I wrote a post recently about Zwift and how it’s got me riding and doing Zwift races indoors a lot this winter, avoiding all the wind, rain and ice. Some people use Zwift for solo workouts, to ride with pros, others for social group rides, but a huge part of what it can offer is racing. It feels quite similar to real life racing, but there’s a couple of little tips and tricks to bear in mind to eek out your best possible result.
Riders race mainly solo, but there are teams to race with and a few websites to track all your results. In this post, I will try my best to pass on some tips and tricks!
Zwift Races – The Start of the Race
Everyone starts at the same point behind a virtual gate, waiting for the countdown for the race to tick to zero. Once it hits zero, all hell breaks loose. People like to start-off very very quickly and if you’re not expecting it, you’ll be on the back foot from the word go. It’s best to start pedalling at your race pace at around 3-5 seconds to go before the start to give the sensors a chance to pick up your current actions – there is always a tiny bit of sensor lag of a second or two. My tip here is to try to set off as fast as you are able and find yourself a group that you’re comfortable in. The draft effect will then carry you along.
Zwift Races – The Middle of the Race
Once you’re happy you’re in a good group, make sure to keep pace with them. You’ll be able to see at a glance what w/kg they are riding at but this is misleading as a measurement particularly in flat races. Heavier riders are riding with more watts and go faster on the flat but will show as a lower w/kg. Conversely, a lighter rider will be showing as a high w/kg in order to keep a similar speed.

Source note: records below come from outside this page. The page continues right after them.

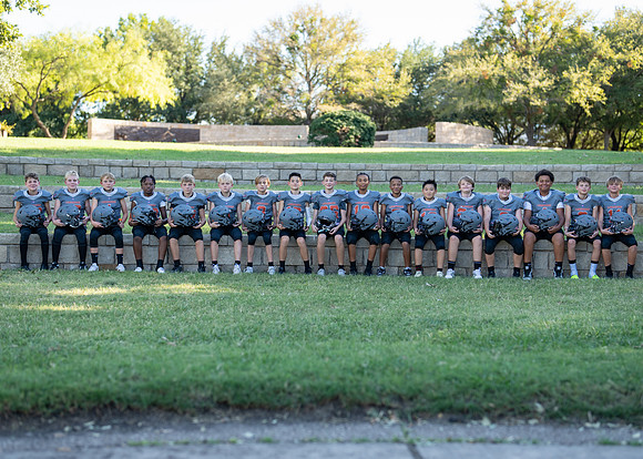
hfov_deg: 32.8
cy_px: 252
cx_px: 339
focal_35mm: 60
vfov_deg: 23.7
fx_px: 1094
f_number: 1.6
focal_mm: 50
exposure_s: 1/640
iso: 100
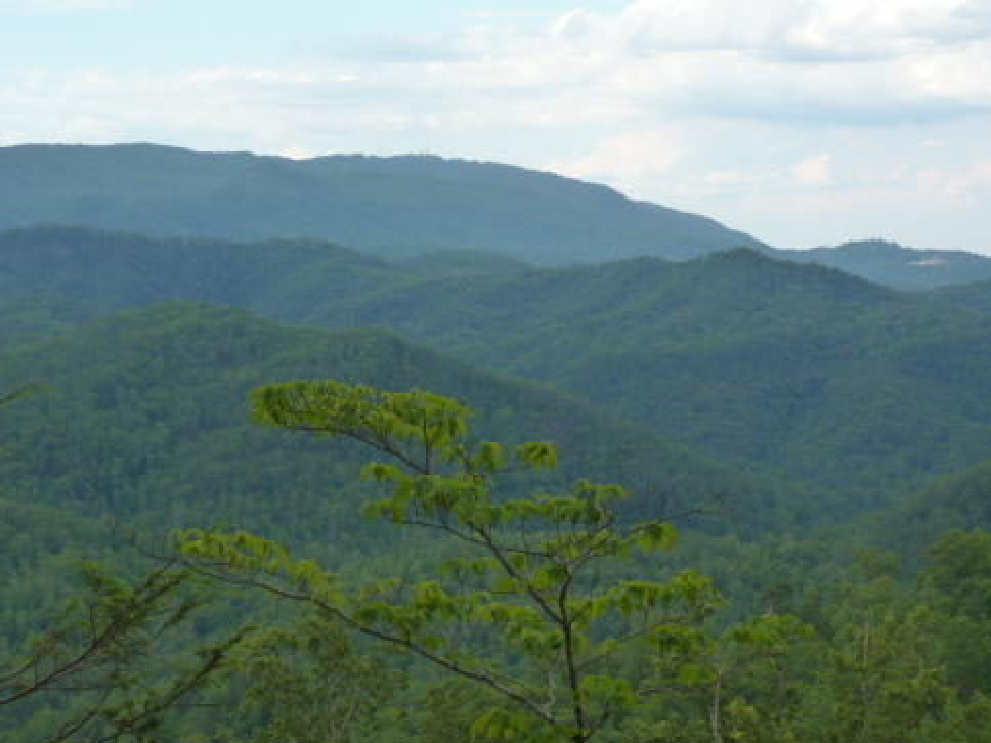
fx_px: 2462
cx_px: 524
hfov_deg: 22.8
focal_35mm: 86
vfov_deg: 17.2
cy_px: 295
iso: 160
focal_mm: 11.7
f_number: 4.6
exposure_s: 1/250
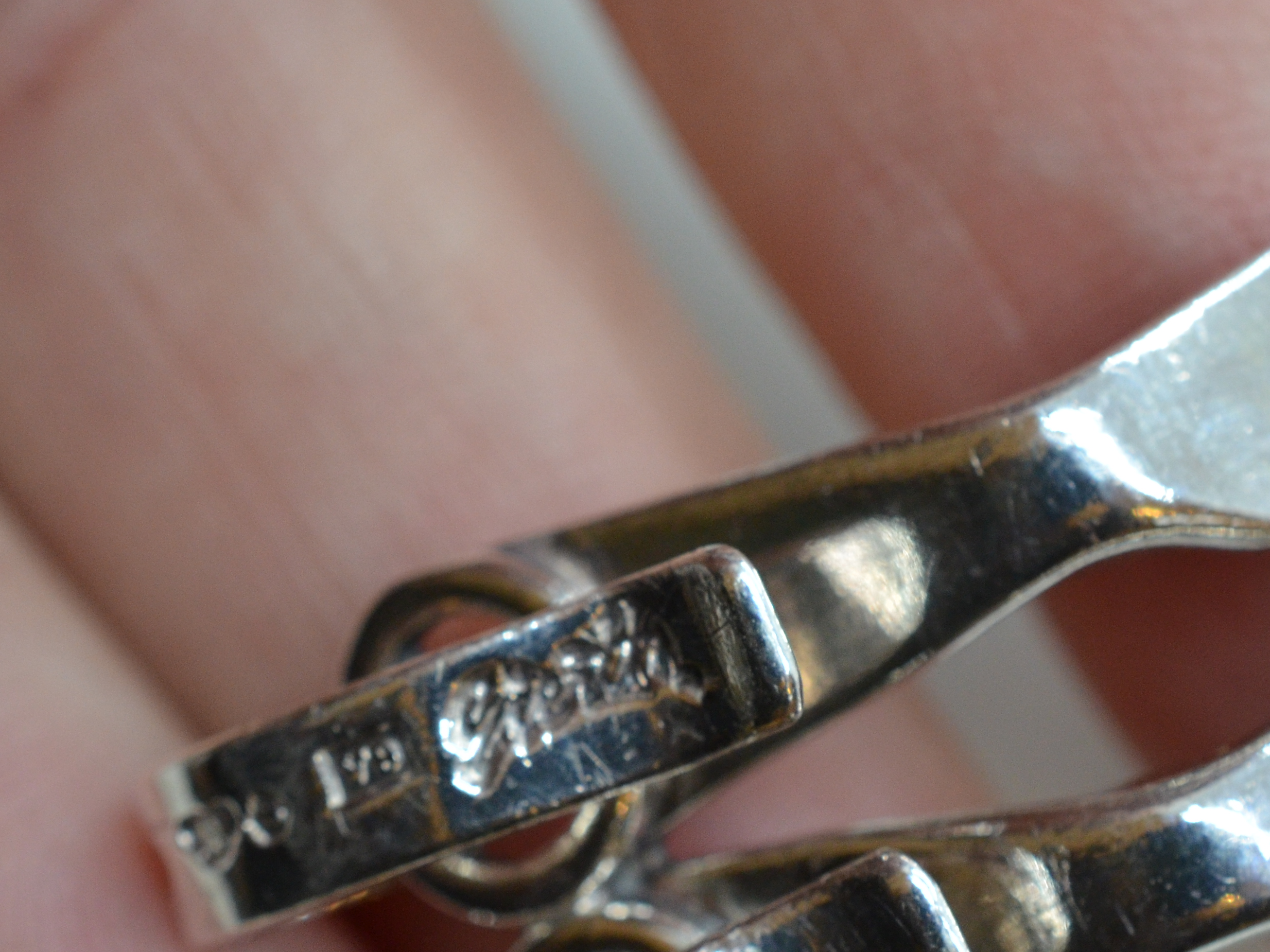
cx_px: 450
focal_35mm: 115
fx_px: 4219
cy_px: 768
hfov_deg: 17.1
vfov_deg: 12.8
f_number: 9
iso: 1000
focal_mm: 40
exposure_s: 1/125
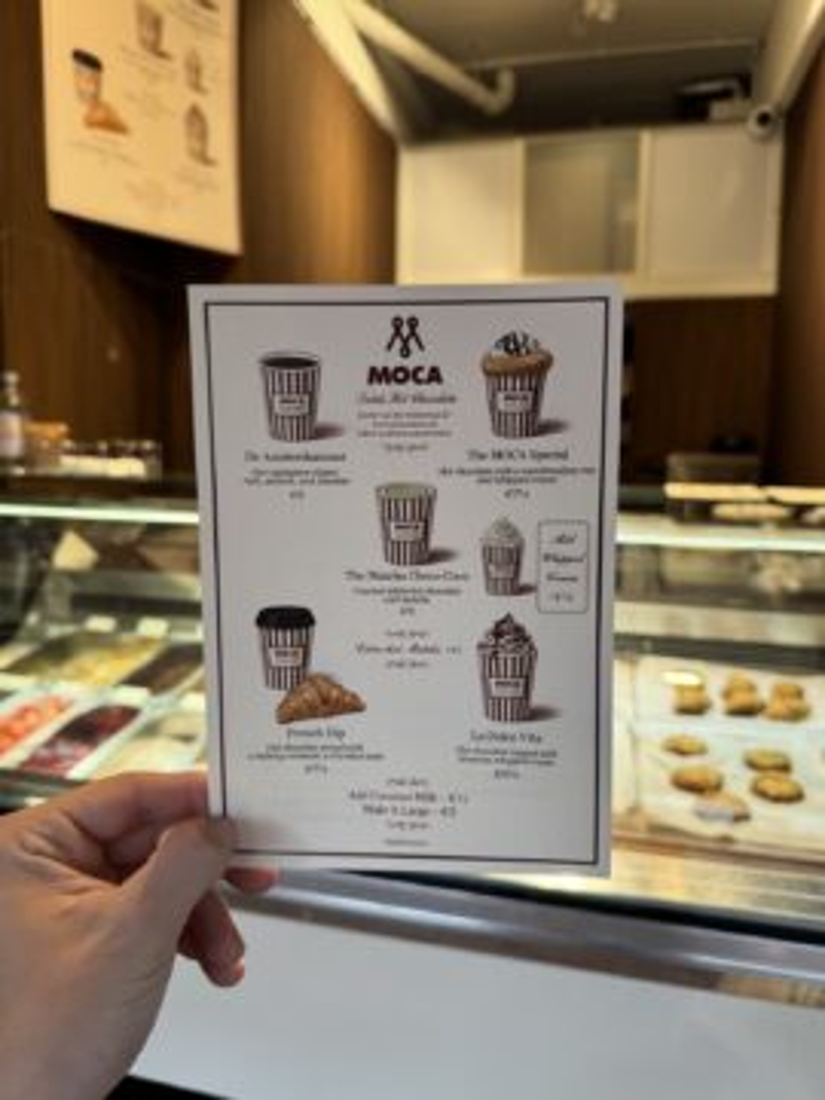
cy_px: 550
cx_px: 412
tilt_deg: -7.8
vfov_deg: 71.6
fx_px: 763
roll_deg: -0.5
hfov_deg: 56.8
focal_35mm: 24
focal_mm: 6.76
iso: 160
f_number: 1.78
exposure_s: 1/100
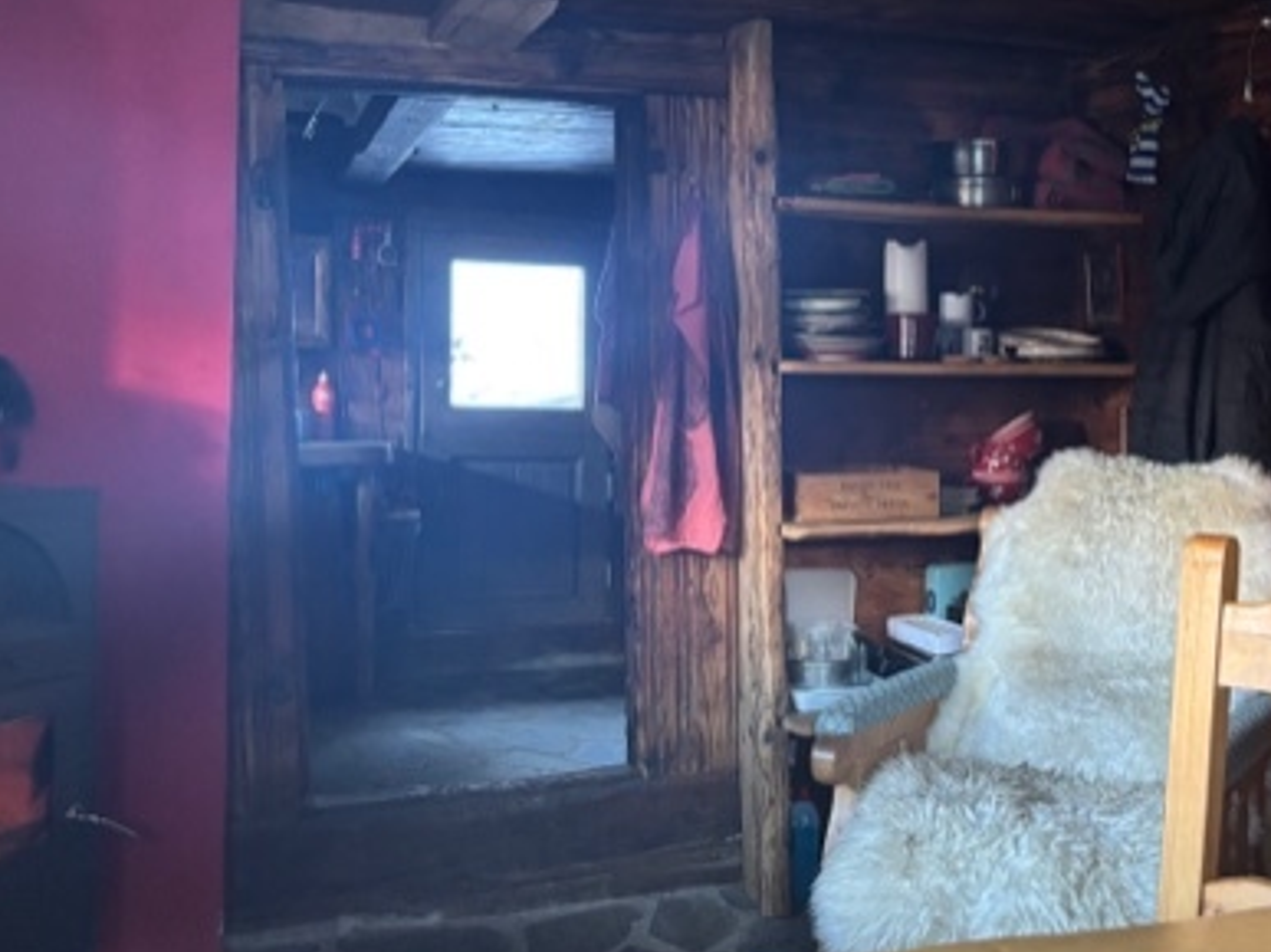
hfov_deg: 43.2
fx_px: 1578
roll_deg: -2.1
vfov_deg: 33.6
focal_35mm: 43
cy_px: 443
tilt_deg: -2.4
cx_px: 854
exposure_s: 1/42
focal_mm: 5.96
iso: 500
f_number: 1.6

At this stage of the race, it’s worthwhile pushing a bit harder than feels comfortable (or higher than your FTP if you know it) as the draft effect will pull you far away from other riders who have fallen out of the group. You should see the time gap to riders behind increase quite a lot in this stage of the race, provided you’ve made it into a group.
You will know if your rider is successfully drafting because the Zwift avatar will sit up, a rider without a draft will look like they’re riding down in the drops instead. If you start to fall away from the group, Zwift will pop up and tell you to pedal harder and show you how close you are to regaining it.
As this stage of the Zwift race presses on, feel free to drop out of one group if you are unable to continue at that pace but try to make sure that you can sit in the next group behind for as long as possible. The longer you manage to match pace with a group, the better your result, especially when just starting out.
Zwift Races – The End of the Race
The end of the race can go two ways, if you’re isolated then the goal is to either try to catch or fend off chasers. If you’re in a group then you’ll get the fun of a sprint finish!
On your own, the end of a Zwift race becomes a case of race management. Seeing how much you have in the bag to the rider behind, checking on what pace they’re doing and then adapting. If a rider is gaining hard, then you are best putting the hammer down to discourage them. If a rider isn’t catching then you can ease off a bit and save those legs a touch. If you reckon the person in front is gettable, have a crack. Near the end of the race some people are really struggling and it can be surprising how quickly that time gap will tumble.
In a group, it’s important to try to get the sprint finish right. The drafting effect is still in place when sprinting, so once someone starts sprinting, if you can follow them and keep the gap tight then you will gain a big advantage. In some ways, this works as you would think in real-life racing. Some races allow the use of power-ups and this is a key time to use one, particularly if you have the Van Draft or Reduced Aero ones to use. Zwift will tick down the last 2km by the metre, so you’ll be able to gauge the effort needed to smash it to the line.
Zwift Races – Equipment
A Zwift website tested which bikes are the quickest depending on rider weight, watts and elevation. Your choice does make a difference!
Currently, the Tron bike is the quickest but requires a lot of commitment to get hold of. To get this bike you need to complete the Everest challenge and then climb another 41,150 metres, tough!
In order, the next quickest bikes are the Cervelo S5 (Level 24), Trek Madone (Level 20), Canyon Aeroad (Level 22) and Zwift Aero (Level 13) bikes. For a comparison, the Tron bike is 16 seconds a lap quicker than the Zwift Aero bike on the Watopia Figure 8 loop.
The quickest wheels are always the Zipp 808s, which are available at Level 10.
Other Zwift Race Tips
There are a number of keyboard shortcuts that can be used whilst racing on Zwift. These are used to change the camera angle and communicate with other riders. Useful for seeing who’s around and behind you, especially at the end of the race when you’re trying to sprint away from someone!
In races that don’t assign you a jersey, I find it’s best to pick one of the less popular jerseys to wear. I’ve found that jerseys such as Road.CC’s one (Promo code: Road.cc) or the Bicycling Magazine (Promo code: BICYCLINGMAG) ones are distinctive but rare. Wearing these will help you identify yourself more easily, particularly when in a big peloton.